The notes of Large Language Models.

LLM Notes

Tokenization

  • Why tokenize?
    • Directly working with raw bytes is inefficient because the sequence can be very long and the input space can be very large and sparse. Working on raw words has unbounded vocabulary size and model will encounter unseen words at test time.
    • Compression ratio: # of bytes per token
  • BPE (Byte Pair Encoding)
    • Data driven, subword tokenization tailored to a training corpus
    • Why should it train on UTF-8, not UTF-16 or UTF-32:
      • UTF-8 only has $2^8=256$ possible byte values.
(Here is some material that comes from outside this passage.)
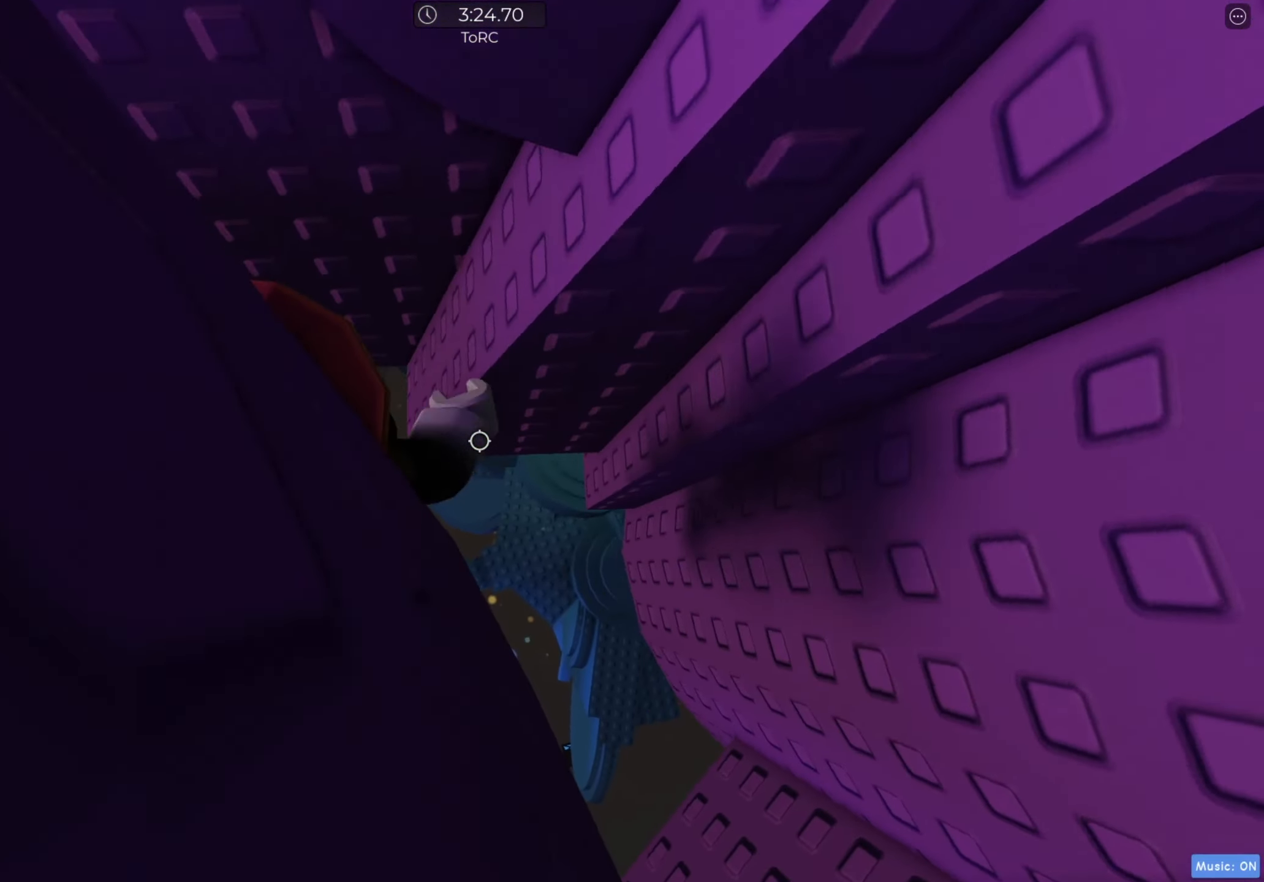
{"keys": [], "events": [[50, "space", "up"], [83, "d", "down"], [100, "w", "down"], [283, "d", "up"], [283, "w", "up"], [383, "space", "down"], [467, "space", "up"]]}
No pruning is needed to train all the bytes.
      • UTF-16 or UTF-32’s training corpus needs to be very large to contain all options.
corpus = list(text.encode("utf-8"))
num_unique_tokens = 256

while num_unique_tokens < target_size:
    # 1. Find the most frequent pair of adjacent tokens
    most_frequent_pair = max(occurance_of_every_adjacent_pair(corpus))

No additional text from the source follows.